Dubai’s Empower will look to expand in the GCC and Egypt following its listing on Dubai Financial Market (DFM), the CEO said today.

The state-linked district cooling firm on Monday announced its plans to offer 1 billion shares (10% stake) in an IPO and DFM listing to boost trading volumes on the stock exchange.

In translated remarks at a press conference to announce the company’s initial public offering (IPO), CEO Ahmad bin Shafar said the company would expand in the UAE, other GCC states and Egypt.

Asked about expansion plans, he said: “Dubai’s market is a very promising market and of course we look to expand within the UAE.”

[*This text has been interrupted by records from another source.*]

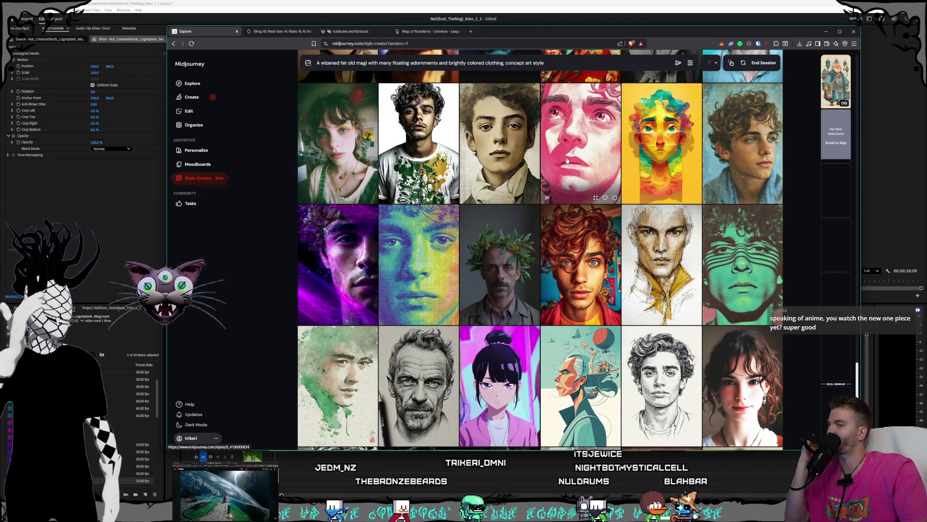
scroll(566, 162, down, 1)
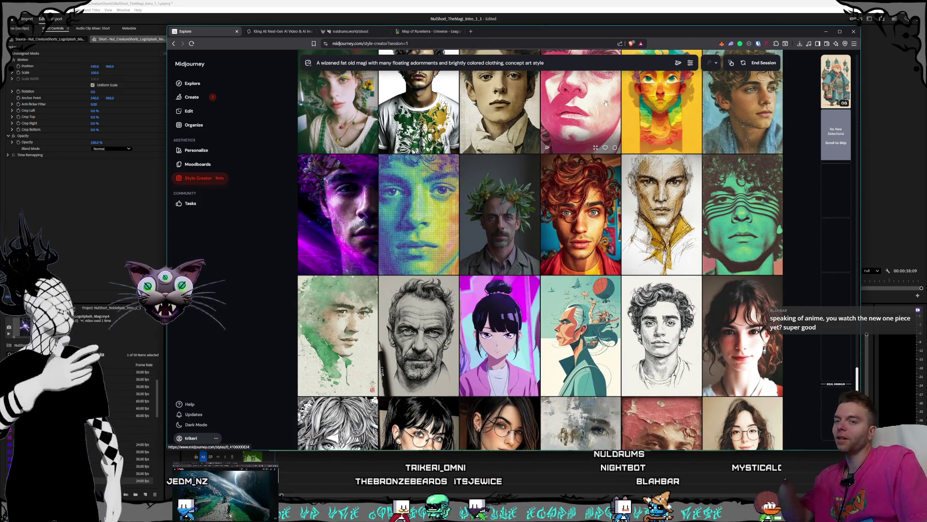
scroll(583, 132, down, 2)
scroll(583, 132, down, 1)
scroll(582, 132, down, 1)
scroll(582, 133, down, 2)
scroll(583, 131, down, 1)
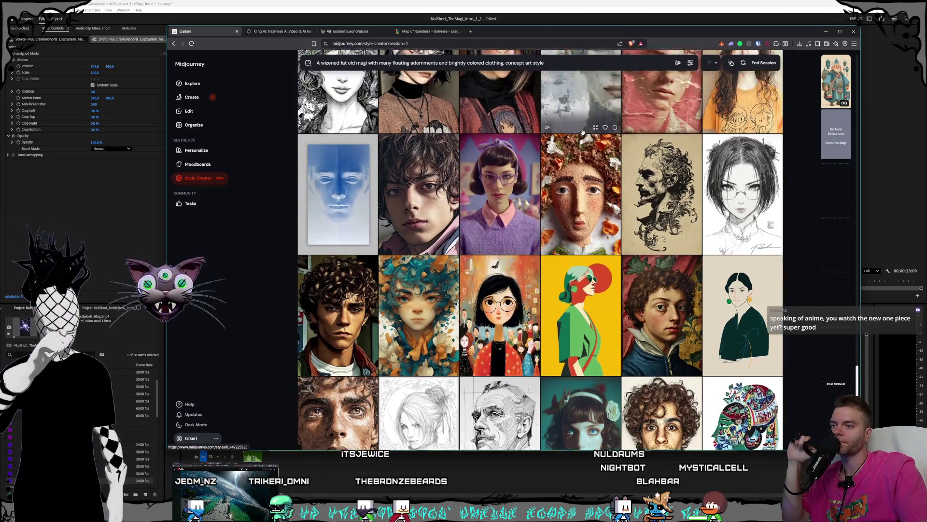
scroll(583, 132, down, 1)
scroll(583, 131, down, 1)
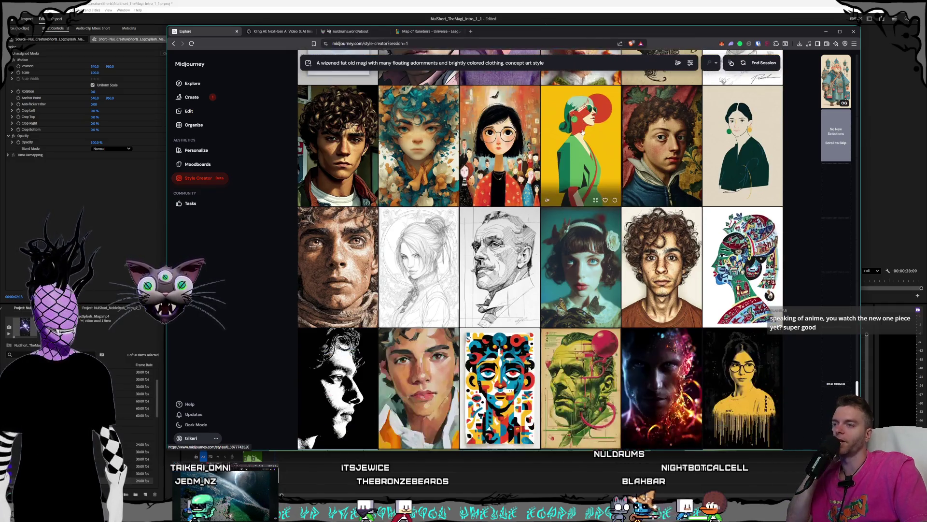
scroll(583, 132, down, 2)
scroll(582, 132, down, 1)
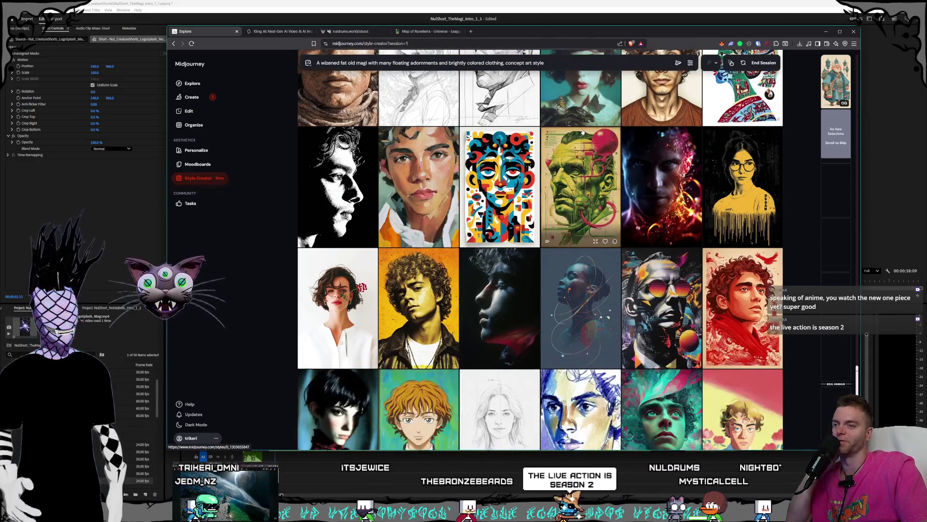
scroll(583, 132, down, 1)
scroll(583, 131, down, 1)
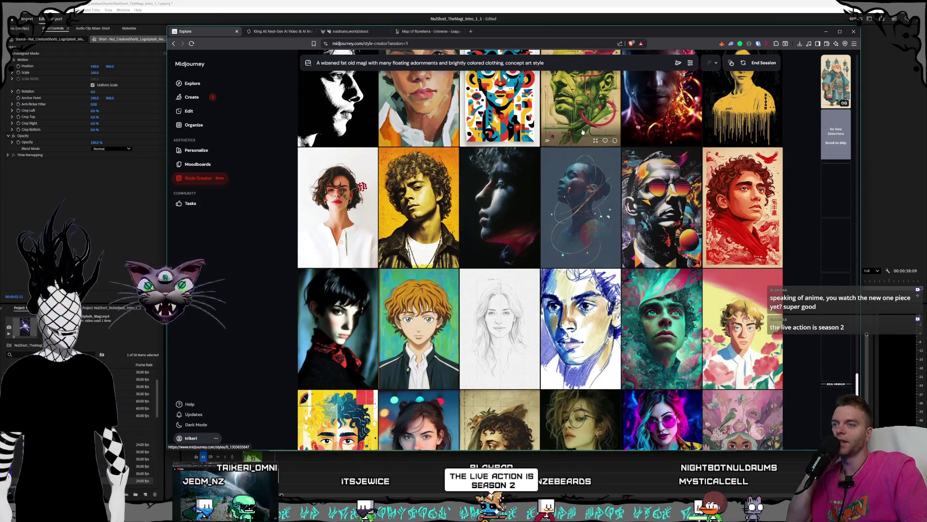
scroll(583, 132, down, 1)
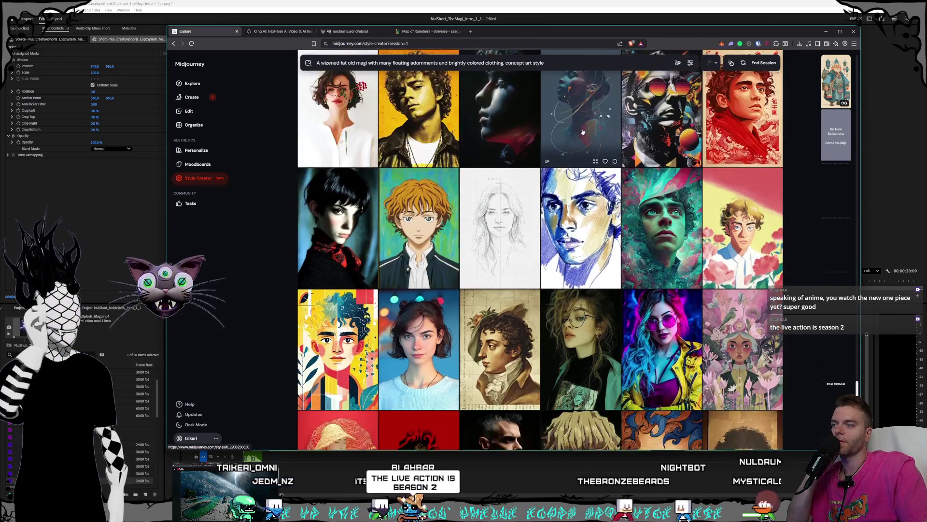
scroll(583, 133, down, 1)
scroll(582, 132, down, 1)
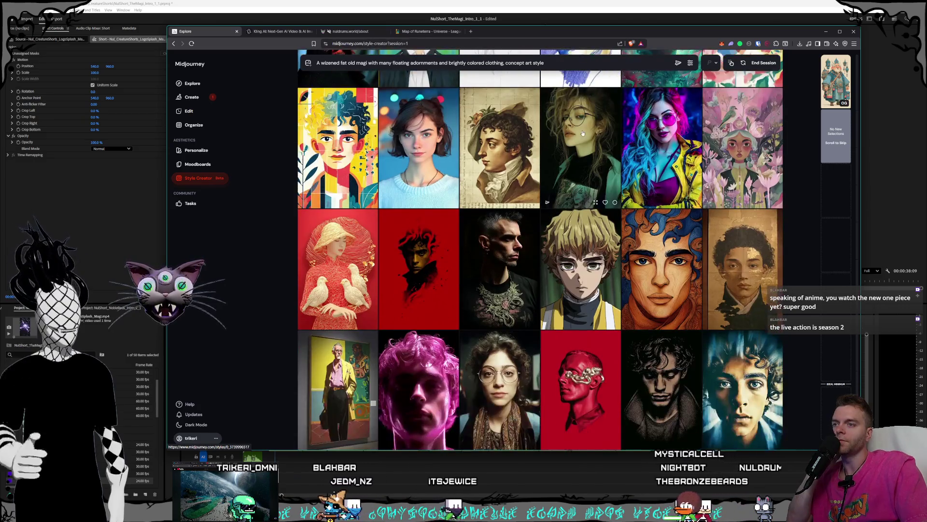
scroll(584, 133, down, 1)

“We have an NDA contract with some of the companies, and therefore we cannot announce the names. We have plans to expand business in some of the countries like Saudi Arabia, Qatar, Oman and Bahrain,” Shafar said.

“In Egypt’s market, yes, we were invited to participate in some of the tenders,” he added.

The press conference heard that the company has a target market share of 80% of Dubai’s connected districted cooling capacity by the end of this year.

Empower operates 1.4 million refrigeration tonnes of cooling capacity to 1,400 buildings in Dubai, the conference heard, and that Empower intends to pay twice yearly dividends post listing, with the first to be paid out on 16th November 2022.

CFO Ramesh Ramadurai said the company had reported a full year profit full year revenue for 2021 of AED 2.464 billion with an EBITDA margin of 49.5% and profits of AED 936 million. For H1 2022 revenue was AED 1.15 billion with a profit of AED 431.714 million and an EBITDA margin of 48.5%.